Yorkshire and the Humber has had more than its fair share of wind turbines and there are still more in the pipeline.

While CPRE supports renewable energy, the proliferation of wind turbines across the region has dramatically increased and many CPRE members are calling for a major re-think by the government on this particular form of renewable energy, with its huge impact on the visual landscape.

The large subsidies that wind power receives have led more people to question the economic viability of many of these schemes and CPRE has revised its policy and approach to this particular form of renewable energy which is affecting our landscape.
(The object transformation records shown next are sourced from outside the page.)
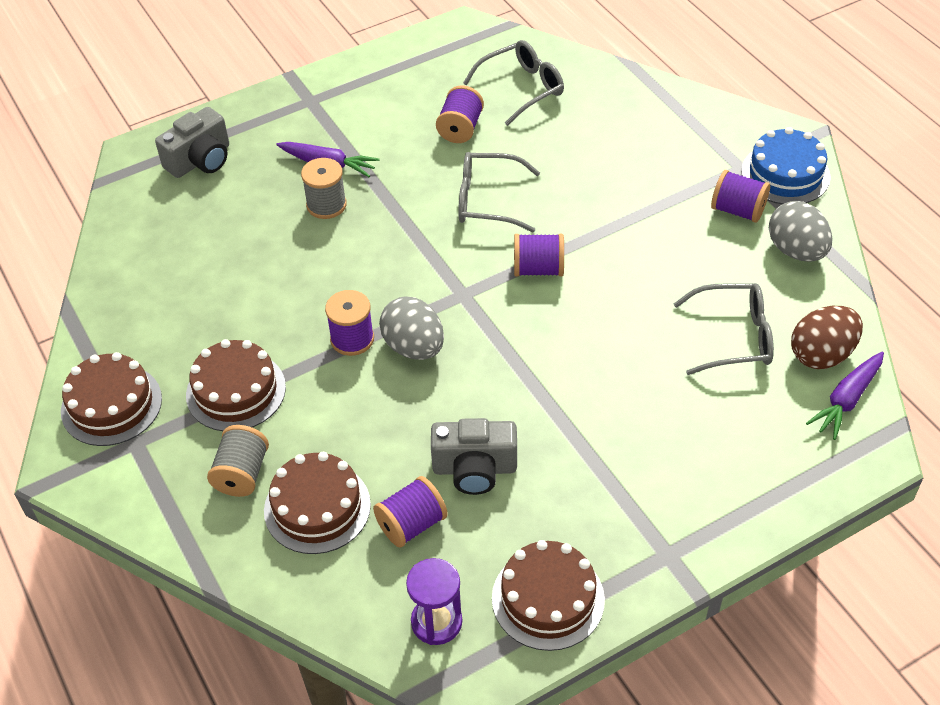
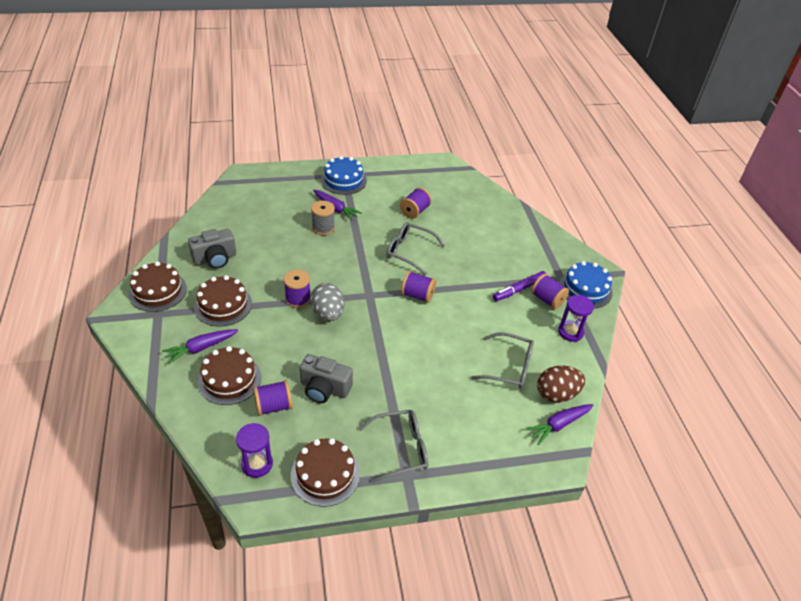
camera: 15 degrees right, 5 degrees down
grey camera [155,107,229,178] -> grey camera moved to [188,229,236,269]
grey spool [207,425,269,497] -> purple carrot [162,329,238,364]
grey glasses [463,40,564,126] -> grey glasses moved to [358,410,428,483]
grey egg [769,201,833,261] -> purple hourglass [558,295,594,342]
none -> blue cake [321,156,367,195]
none -> purple marker [493,271,546,301]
We are asking that the Government should recognise the ‘cumulative impact’ of wind turbines. Current government policy confusion encourages wind developers to make applications almost regardless of landscape impact or the suitability of the site.
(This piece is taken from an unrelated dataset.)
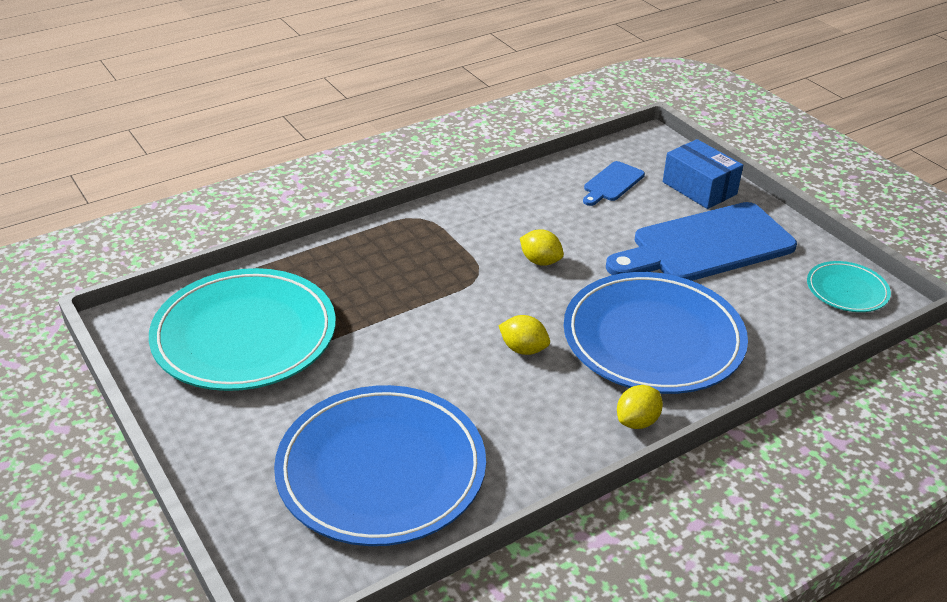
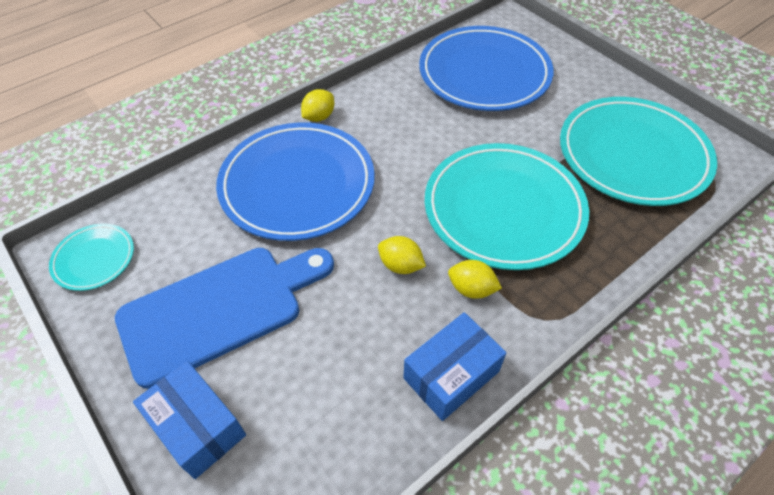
camera: 175 degrees right, 15 degrees up
yellow lemon [498,315,550,355] -> yellow lemon moved to [448,260,502,299]
blue cutting board [583,161,645,206] -> none
none -> blue box [403,312,506,421]
none -> turquoise plate [425,143,589,270]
Councils and local groups are overwhelmed by the number of applications, and developers often seem to be taking a scattergun approach hoping to find a weak local authority or a planning inspector who will give greater weight to ‘national targets’ than to local concerns.
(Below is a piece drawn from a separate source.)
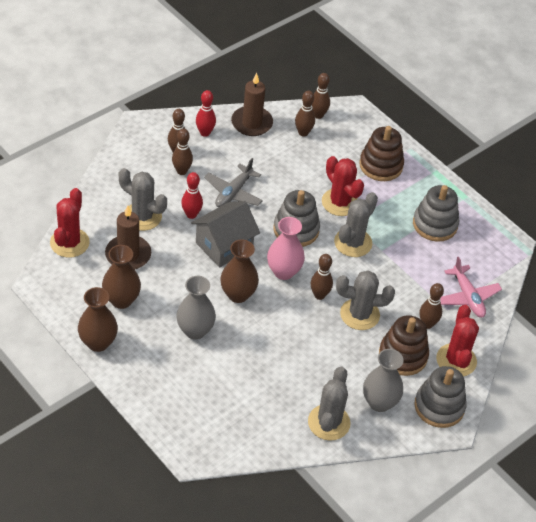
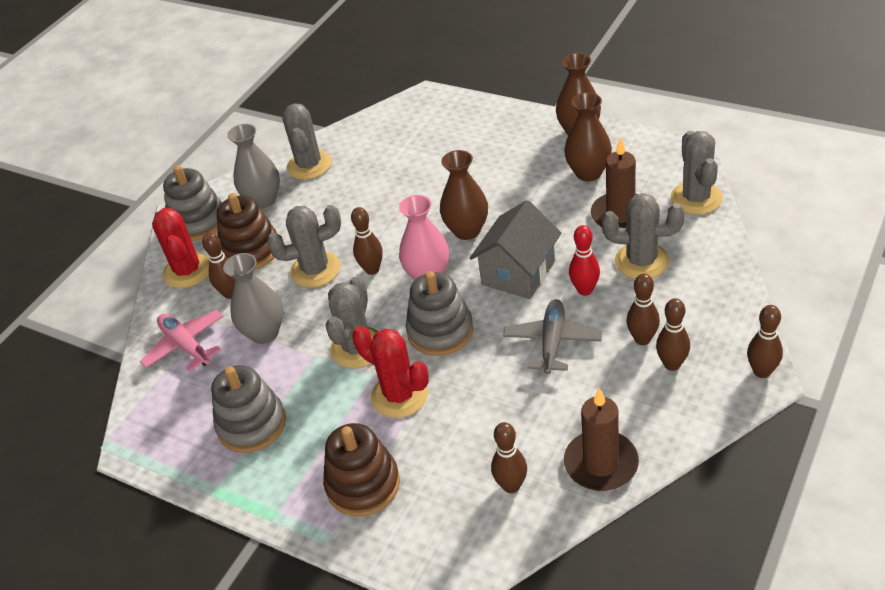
camera: 170 degrees right, 5 degrees down
red cactus [50,188,90,258] -> grey cactus [670,131,723,215]
grey vase [176,276,216,340] -> grey vase moved to [223,253,283,344]
red bowling pin [196,90,216,137] -> none
brown bowling pin [312,73,330,119] -> brown bowling pin moved to [747,305,783,378]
Worryingly, the Growth and Infrastructure Act removes planning powers from local authorities that lose too many planning appeals. Given the unpredictable nature of planning inspectors’ decisions, they will have an added incentive to nod through applications even if they think they are inappropriate.

What we like to see as a matter of some urgency is for the government to:

  • provide more clarity about the total number of onshore wind turbines it expects to see built and where these might be located;
  • develop a strategic plan-led approach which recognises landscape capacity, including cumulative impacts of onshore wind turbines;
  • ensure local planning authorities seek to protect landscape character through their local plans and in planning decisions;
  • instruct the Planning Inspectorate to give significant weight when making decisions on development proposals to any local plans which have attempted to identify appropriate and inappropriate areas for onshore wind development; and
  • require the onshore wind industry to take legal and financial responsibility for decommissioning onshore wind turbines and restoring the landscape once they stop working or when they reach the end of their useful life.